DATA SUPPLIED:
+===+

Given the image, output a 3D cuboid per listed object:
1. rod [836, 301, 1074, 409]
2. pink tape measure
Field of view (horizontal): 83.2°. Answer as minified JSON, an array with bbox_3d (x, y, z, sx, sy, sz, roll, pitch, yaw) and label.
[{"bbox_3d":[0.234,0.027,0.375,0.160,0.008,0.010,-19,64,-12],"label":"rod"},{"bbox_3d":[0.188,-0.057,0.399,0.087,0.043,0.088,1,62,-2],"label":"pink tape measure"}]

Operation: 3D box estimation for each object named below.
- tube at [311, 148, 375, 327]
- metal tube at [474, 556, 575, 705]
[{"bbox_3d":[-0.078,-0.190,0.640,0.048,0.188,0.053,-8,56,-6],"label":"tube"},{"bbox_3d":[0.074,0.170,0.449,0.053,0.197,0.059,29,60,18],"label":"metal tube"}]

+===+

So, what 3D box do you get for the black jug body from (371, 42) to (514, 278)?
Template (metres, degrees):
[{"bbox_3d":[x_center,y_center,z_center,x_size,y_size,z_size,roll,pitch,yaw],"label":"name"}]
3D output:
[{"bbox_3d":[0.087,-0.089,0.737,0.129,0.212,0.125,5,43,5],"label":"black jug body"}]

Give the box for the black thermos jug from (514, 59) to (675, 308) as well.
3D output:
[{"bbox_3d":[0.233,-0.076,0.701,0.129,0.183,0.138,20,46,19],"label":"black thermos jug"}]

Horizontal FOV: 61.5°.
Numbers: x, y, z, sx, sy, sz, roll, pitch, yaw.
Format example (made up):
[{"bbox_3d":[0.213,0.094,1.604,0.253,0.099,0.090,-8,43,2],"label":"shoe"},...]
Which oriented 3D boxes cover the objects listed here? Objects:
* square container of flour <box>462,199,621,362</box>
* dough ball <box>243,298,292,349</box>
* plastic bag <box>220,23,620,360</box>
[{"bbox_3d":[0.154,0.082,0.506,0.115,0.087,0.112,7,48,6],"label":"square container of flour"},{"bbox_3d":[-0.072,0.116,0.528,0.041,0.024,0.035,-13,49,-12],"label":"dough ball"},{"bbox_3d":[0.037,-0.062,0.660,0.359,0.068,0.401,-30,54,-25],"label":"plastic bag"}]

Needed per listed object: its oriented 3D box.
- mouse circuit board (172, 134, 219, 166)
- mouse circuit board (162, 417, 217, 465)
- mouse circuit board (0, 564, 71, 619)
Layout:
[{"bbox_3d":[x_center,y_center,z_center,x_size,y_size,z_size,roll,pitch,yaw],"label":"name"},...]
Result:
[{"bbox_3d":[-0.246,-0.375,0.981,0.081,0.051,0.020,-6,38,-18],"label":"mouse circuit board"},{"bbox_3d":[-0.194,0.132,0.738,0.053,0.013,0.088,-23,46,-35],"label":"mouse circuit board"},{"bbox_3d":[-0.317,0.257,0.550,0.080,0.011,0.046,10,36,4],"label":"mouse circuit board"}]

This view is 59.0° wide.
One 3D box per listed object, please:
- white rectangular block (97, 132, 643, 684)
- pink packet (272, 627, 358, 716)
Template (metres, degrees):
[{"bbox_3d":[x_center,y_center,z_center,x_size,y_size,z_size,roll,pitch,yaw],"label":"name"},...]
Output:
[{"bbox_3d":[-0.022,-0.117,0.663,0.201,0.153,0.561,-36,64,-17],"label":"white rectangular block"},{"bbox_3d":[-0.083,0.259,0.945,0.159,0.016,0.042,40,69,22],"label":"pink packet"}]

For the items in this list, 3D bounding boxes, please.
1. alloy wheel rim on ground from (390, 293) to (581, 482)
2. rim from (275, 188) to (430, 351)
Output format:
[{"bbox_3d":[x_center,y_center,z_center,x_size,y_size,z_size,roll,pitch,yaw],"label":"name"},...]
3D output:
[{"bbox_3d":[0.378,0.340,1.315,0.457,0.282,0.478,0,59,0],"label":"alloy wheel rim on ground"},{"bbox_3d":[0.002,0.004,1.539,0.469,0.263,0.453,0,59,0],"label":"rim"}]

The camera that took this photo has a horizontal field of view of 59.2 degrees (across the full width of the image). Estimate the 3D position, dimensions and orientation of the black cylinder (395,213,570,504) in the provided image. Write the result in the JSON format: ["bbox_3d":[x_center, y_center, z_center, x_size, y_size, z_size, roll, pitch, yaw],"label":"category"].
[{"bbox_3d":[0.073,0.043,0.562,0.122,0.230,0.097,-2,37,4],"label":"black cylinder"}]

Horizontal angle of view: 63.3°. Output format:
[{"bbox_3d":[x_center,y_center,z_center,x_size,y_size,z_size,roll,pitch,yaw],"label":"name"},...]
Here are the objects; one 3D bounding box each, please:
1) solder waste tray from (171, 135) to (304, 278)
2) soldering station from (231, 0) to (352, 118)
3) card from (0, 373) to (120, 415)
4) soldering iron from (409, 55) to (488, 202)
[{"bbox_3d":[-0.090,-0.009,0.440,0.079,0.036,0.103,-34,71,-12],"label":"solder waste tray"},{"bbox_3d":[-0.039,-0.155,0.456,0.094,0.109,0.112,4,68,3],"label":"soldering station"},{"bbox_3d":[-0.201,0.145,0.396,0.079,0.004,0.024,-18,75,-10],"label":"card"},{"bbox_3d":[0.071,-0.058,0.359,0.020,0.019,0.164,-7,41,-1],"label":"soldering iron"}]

+===+

TASK STATEMENT: Reproduce verbatim only the segment of the listing bounded by the line containing "Format example (made" and the line containing "Needed per listed", with both boundary lines included.

ANSWER TO THE EXERCISE:
Format example (made up):
[{"bbox_3d":[0.213,0.094,1.604,0.253,0.099,0.090,-8,43,2],"label":"shoe"},...]
Which oriented 3D boxes cover the objects listed here? Objects:
* square container of flour <box>462,199,621,362</box>
* dough ball <box>243,298,292,349</box>
* plastic bag <box>220,23,620,360</box>
[{"bbox_3d":[0.154,0.082,0.506,0.115,0.087,0.112,7,48,6],"label":"square container of flour"},{"bbox_3d":[-0.072,0.116,0.528,0.041,0.024,0.035,-13,49,-12],"label":"dough ball"},{"bbox_3d":[0.037,-0.062,0.660,0.359,0.068,0.401,-30,54,-25],"label":"plastic bag"}]

Needed per listed object: its oriented 3D box.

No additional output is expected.